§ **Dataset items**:
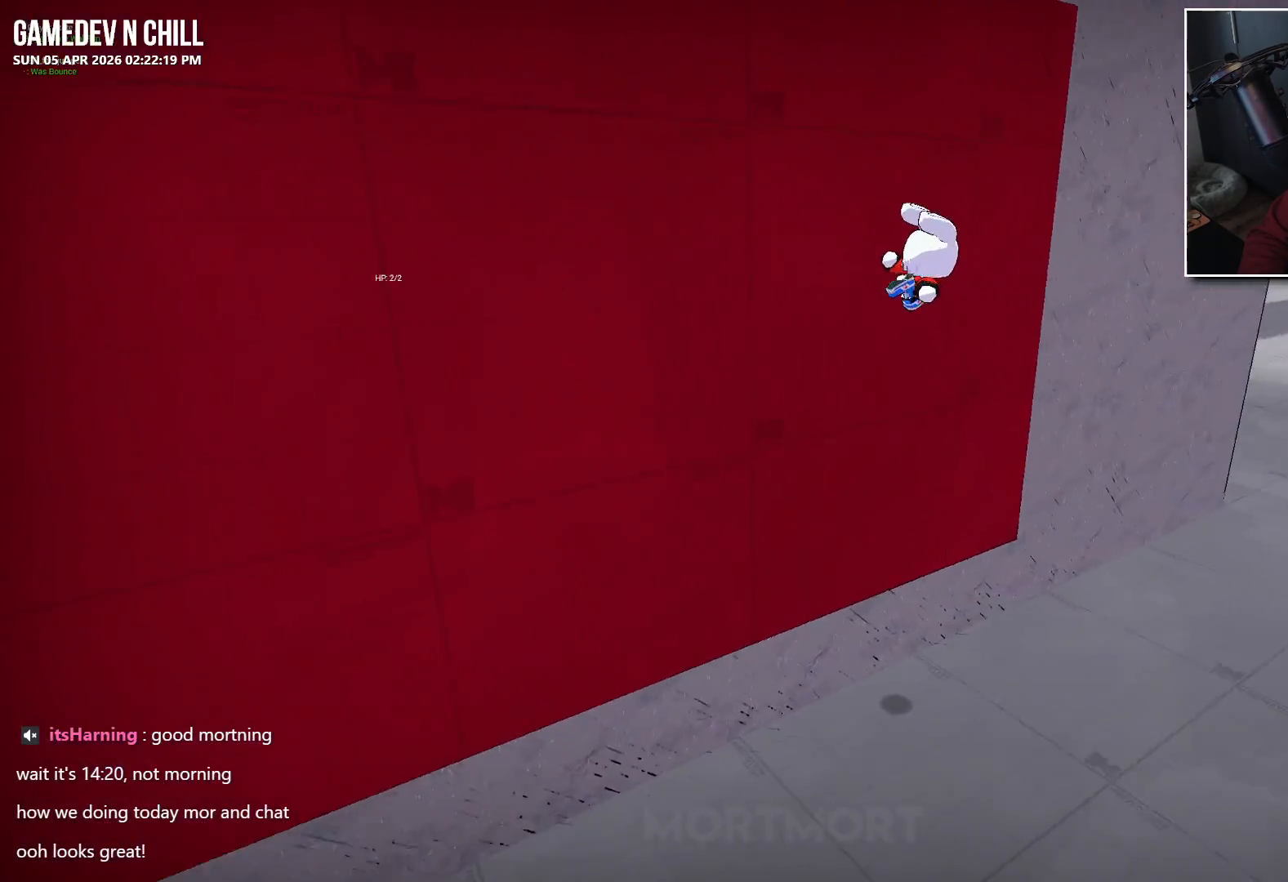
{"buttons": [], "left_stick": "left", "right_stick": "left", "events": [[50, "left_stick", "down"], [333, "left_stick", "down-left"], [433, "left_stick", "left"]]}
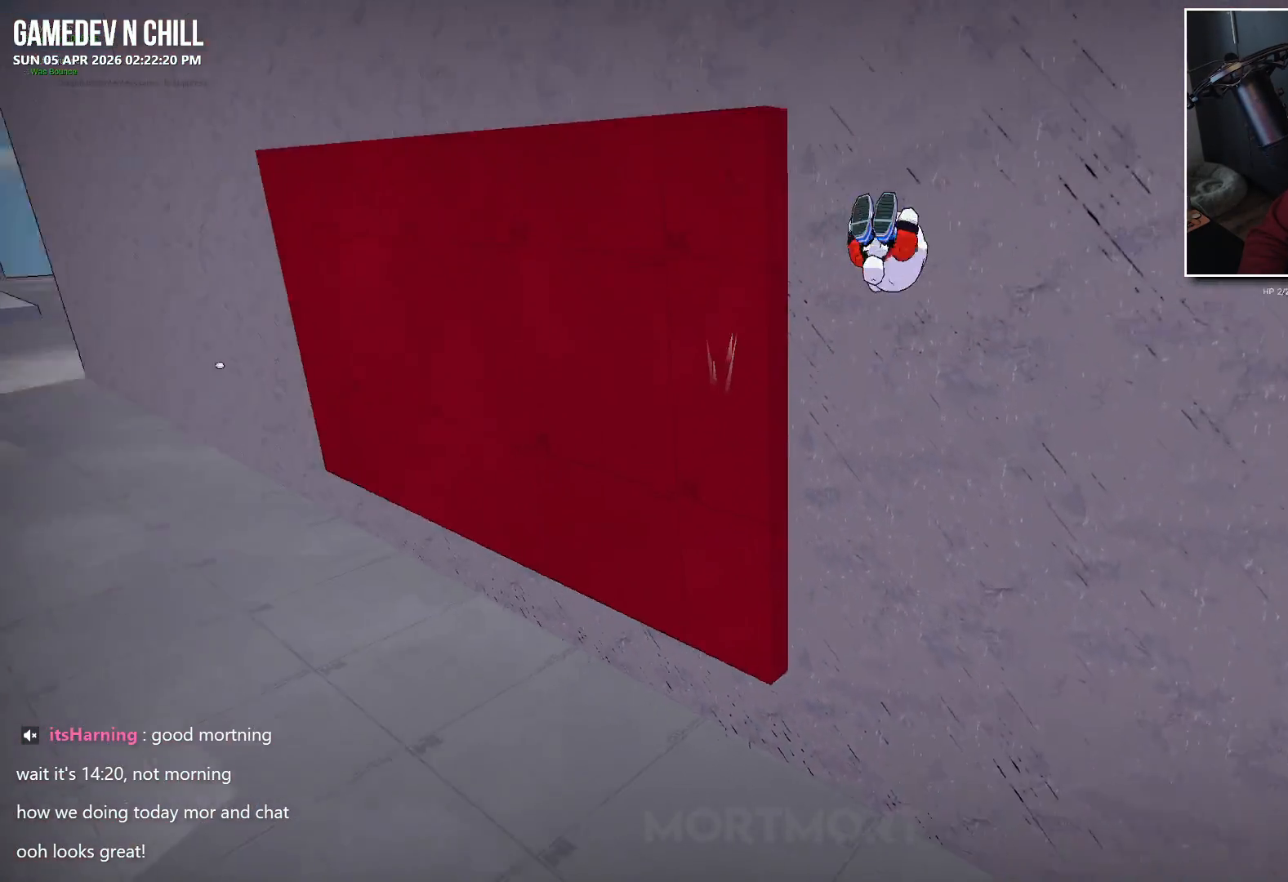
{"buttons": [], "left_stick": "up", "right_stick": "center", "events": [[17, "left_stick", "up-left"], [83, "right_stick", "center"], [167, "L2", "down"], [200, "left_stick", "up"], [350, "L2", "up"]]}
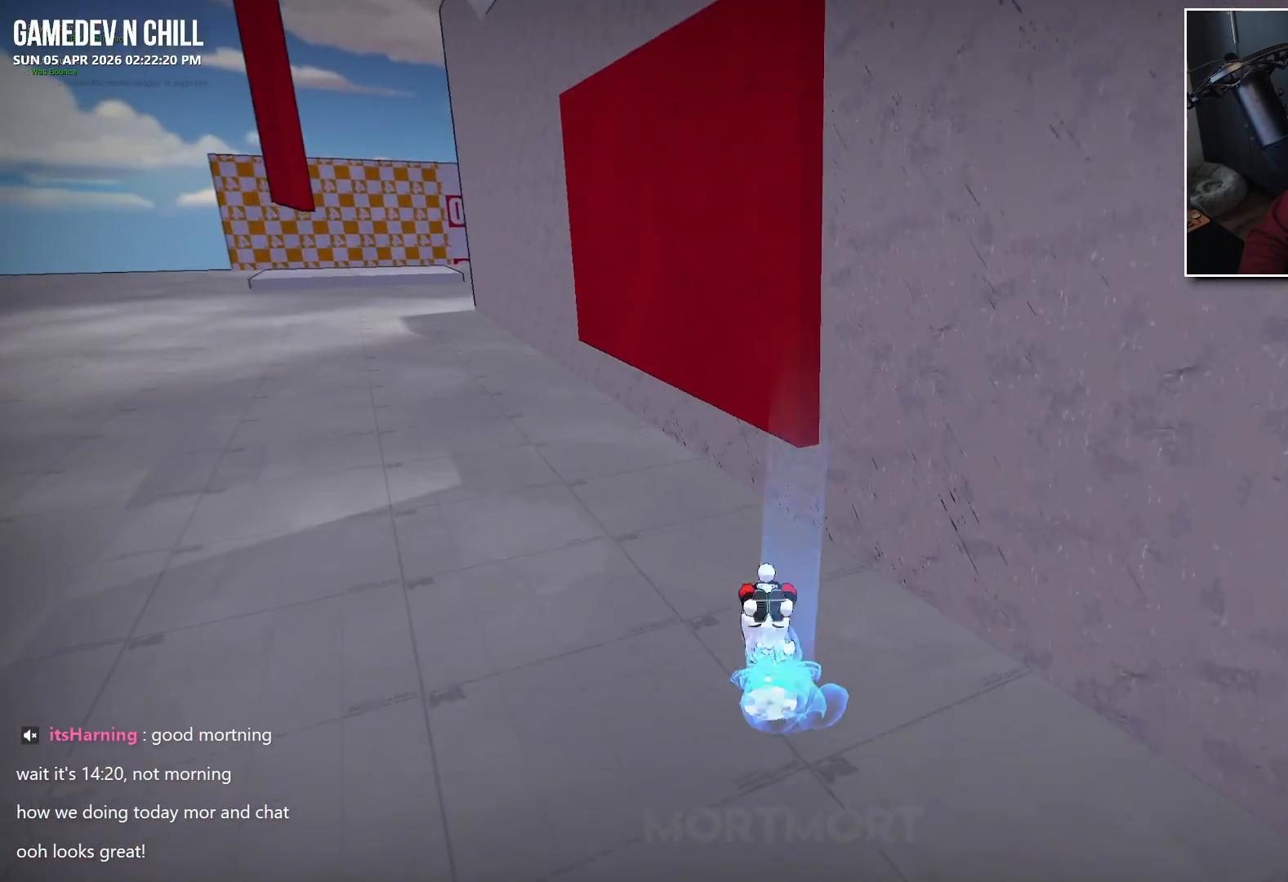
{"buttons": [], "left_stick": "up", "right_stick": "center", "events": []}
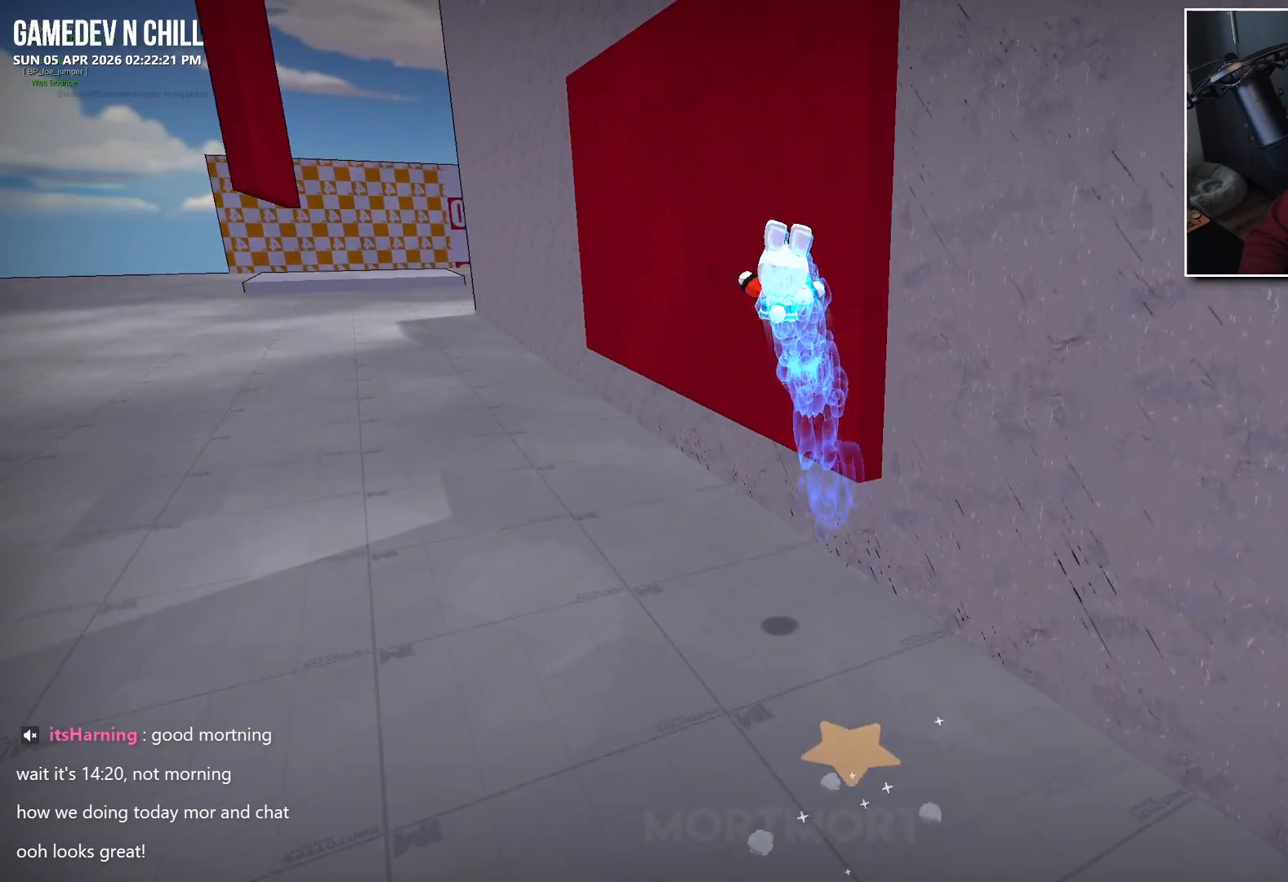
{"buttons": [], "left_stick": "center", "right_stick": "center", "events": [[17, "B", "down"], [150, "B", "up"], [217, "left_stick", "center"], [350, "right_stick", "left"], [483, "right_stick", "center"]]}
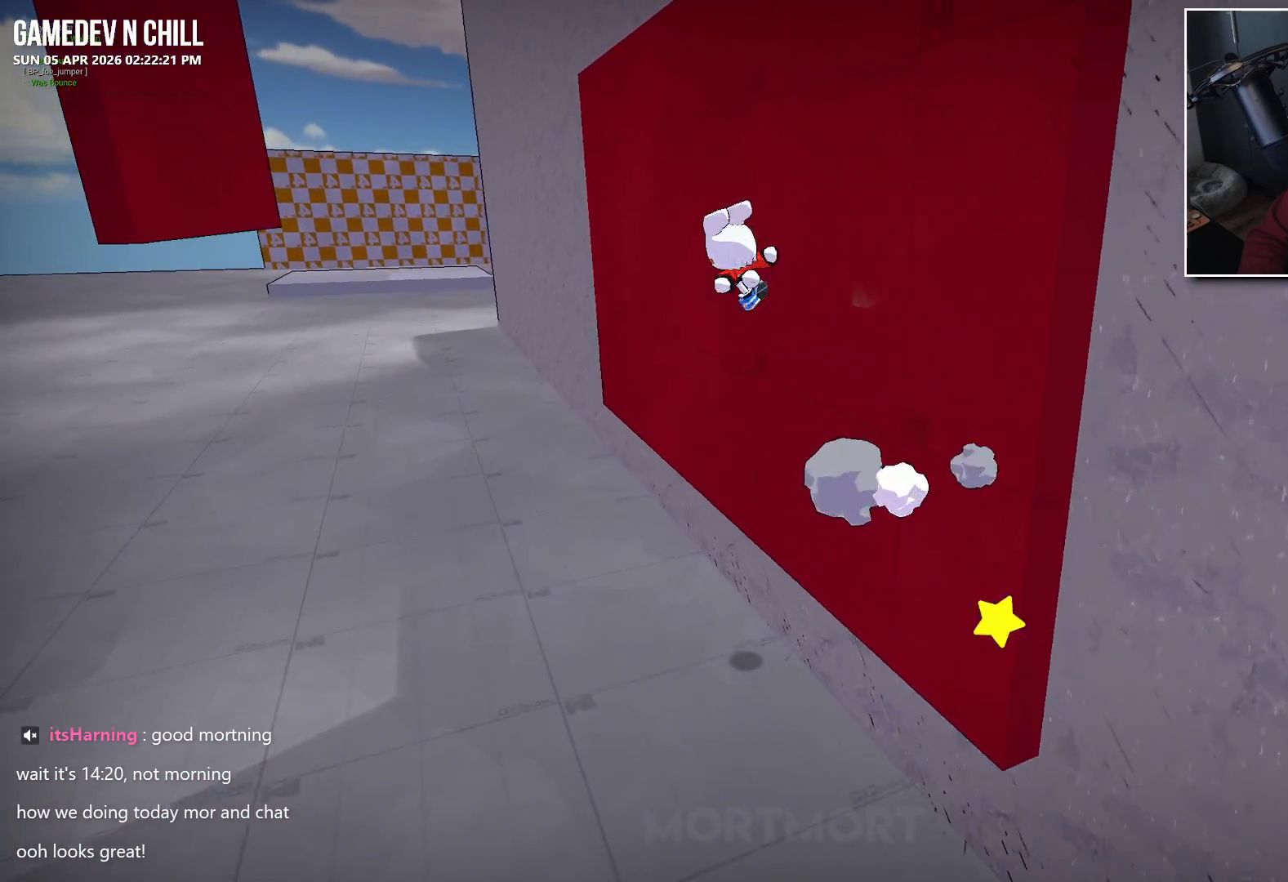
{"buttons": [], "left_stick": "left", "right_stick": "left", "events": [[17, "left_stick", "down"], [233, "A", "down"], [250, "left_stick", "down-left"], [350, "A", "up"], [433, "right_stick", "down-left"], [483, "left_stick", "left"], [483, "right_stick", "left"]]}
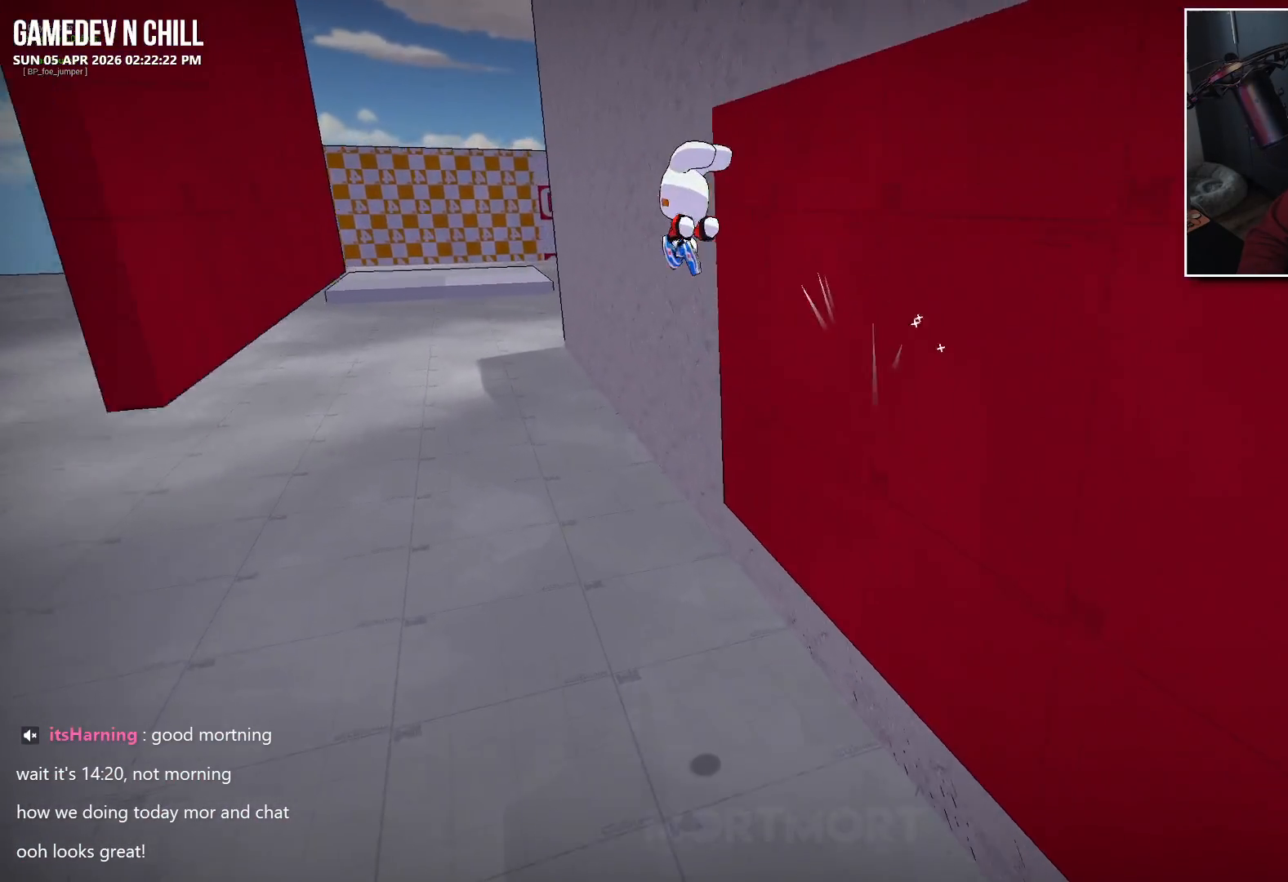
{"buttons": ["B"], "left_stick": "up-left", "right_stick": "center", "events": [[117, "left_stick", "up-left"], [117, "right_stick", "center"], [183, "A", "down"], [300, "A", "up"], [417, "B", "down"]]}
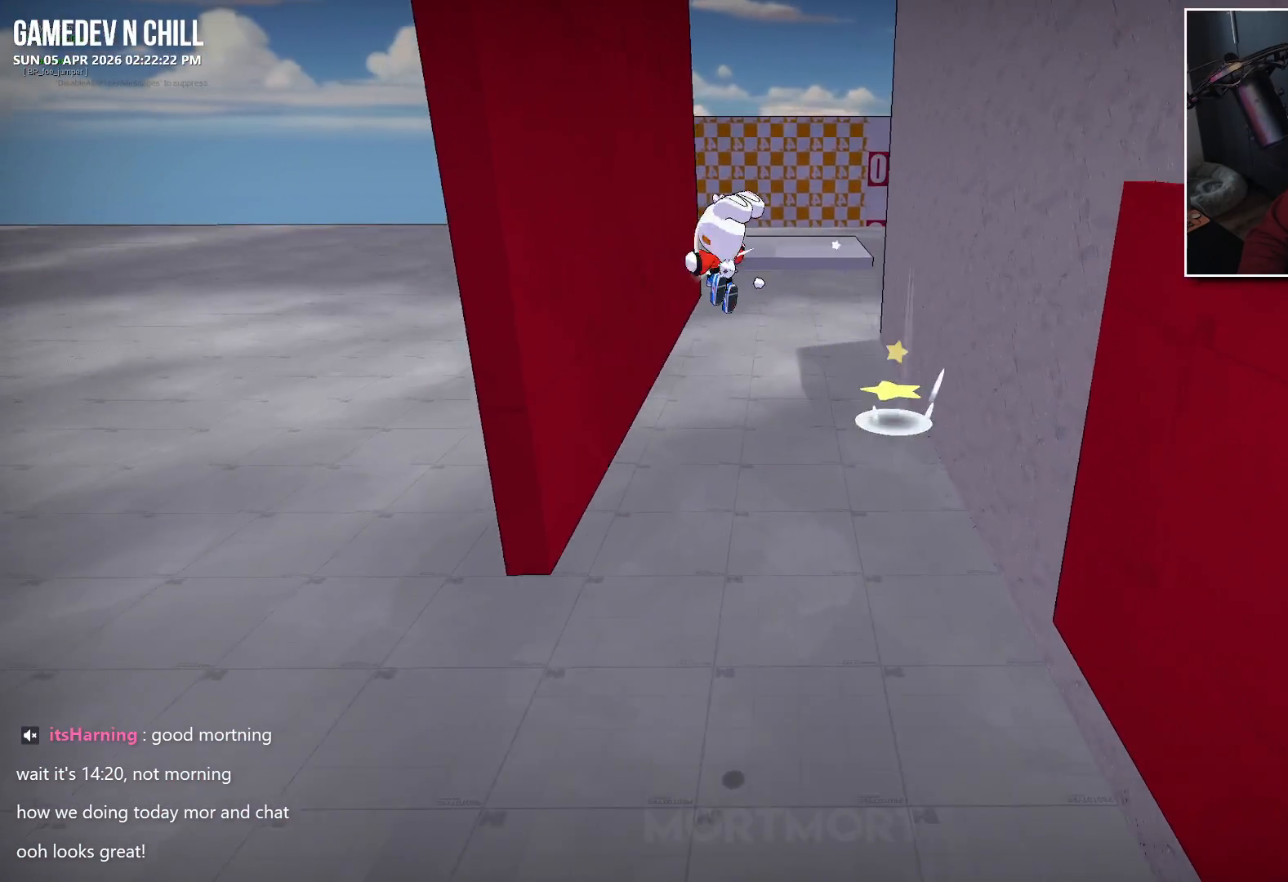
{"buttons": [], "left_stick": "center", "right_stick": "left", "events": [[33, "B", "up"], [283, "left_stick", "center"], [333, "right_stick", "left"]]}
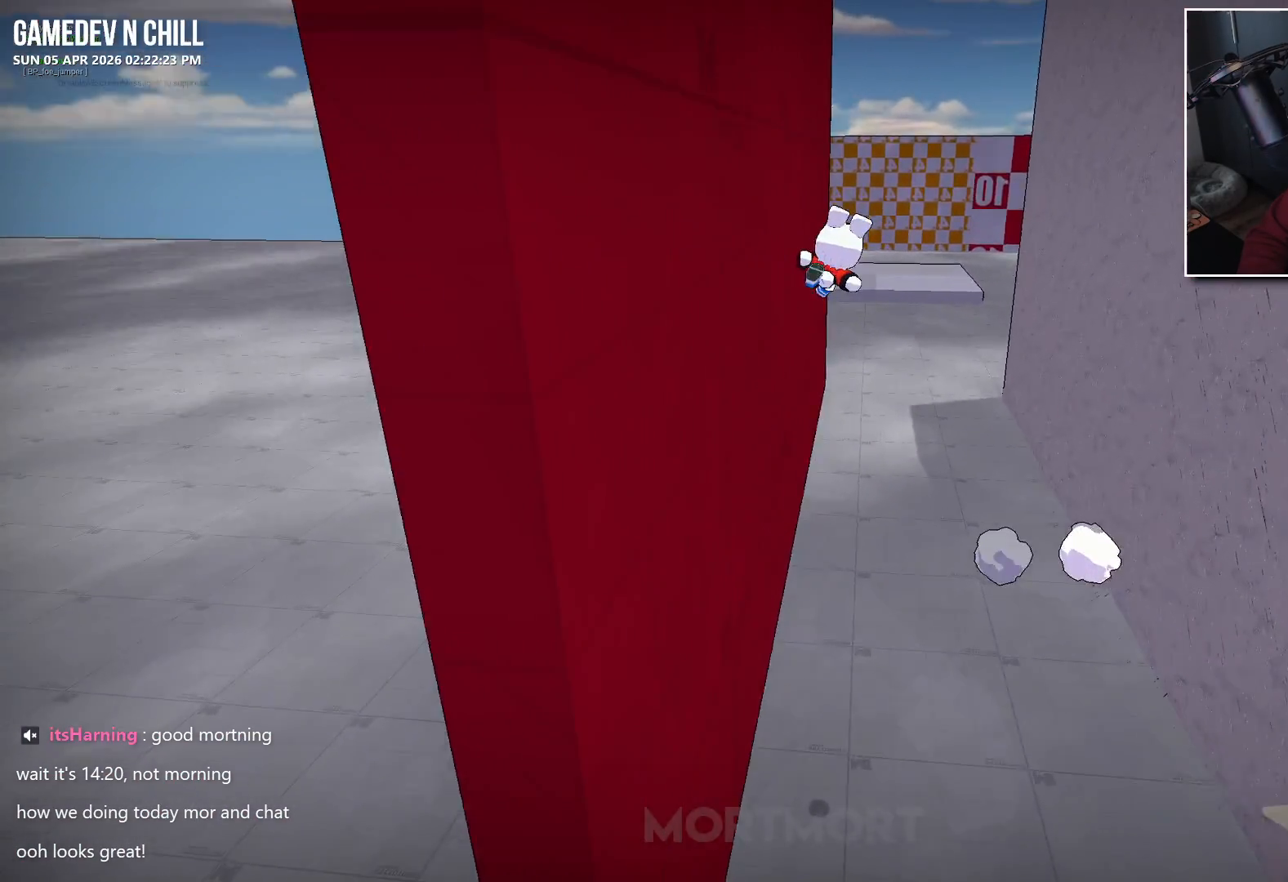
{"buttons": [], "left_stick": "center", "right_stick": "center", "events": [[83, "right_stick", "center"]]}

§ **WHAT NEEDS TO BE DONE**: All entries above are to be set down word for word, and the pictures are to be left out.

§ **WRITTEN REPLY**:
{"buttons": [], "left_stick": "left", "right_stick": "left", "events": [[50, "left_stick", "down"], [333, "left_stick", "down-left"], [433, "left_stick", "left"]]}
{"buttons": [], "left_stick": "up", "right_stick": "center", "events": [[17, "left_stick", "up-left"], [83, "right_stick", "center"], [167, "L2", "down"], [200, "left_stick", "up"], [350, "L2", "up"]]}
{"buttons": [], "left_stick": "up", "right_stick": "center", "events": []}
{"buttons": [], "left_stick": "center", "right_stick": "center", "events": [[17, "B", "down"], [150, "B", "up"], [217, "left_stick", "center"], [350, "right_stick", "left"], [483, "right_stick", "center"]]}
{"buttons": [], "left_stick": "left", "right_stick": "left", "events": [[17, "left_stick", "down"], [233, "A", "down"], [250, "left_stick", "down-left"], [350, "A", "up"], [433, "right_stick", "down-left"], [483, "left_stick", "left"], [483, "right_stick", "left"]]}
{"buttons": ["B"], "left_stick": "up-left", "right_stick": "center", "events": [[117, "left_stick", "up-left"], [117, "right_stick", "center"], [183, "A", "down"], [300, "A", "up"], [417, "B", "down"]]}
{"buttons": [], "left_stick": "center", "right_stick": "left", "events": [[33, "B", "up"], [283, "left_stick", "center"], [333, "right_stick", "left"]]}
{"buttons": [], "left_stick": "center", "right_stick": "center", "events": [[83, "right_stick", "center"]]}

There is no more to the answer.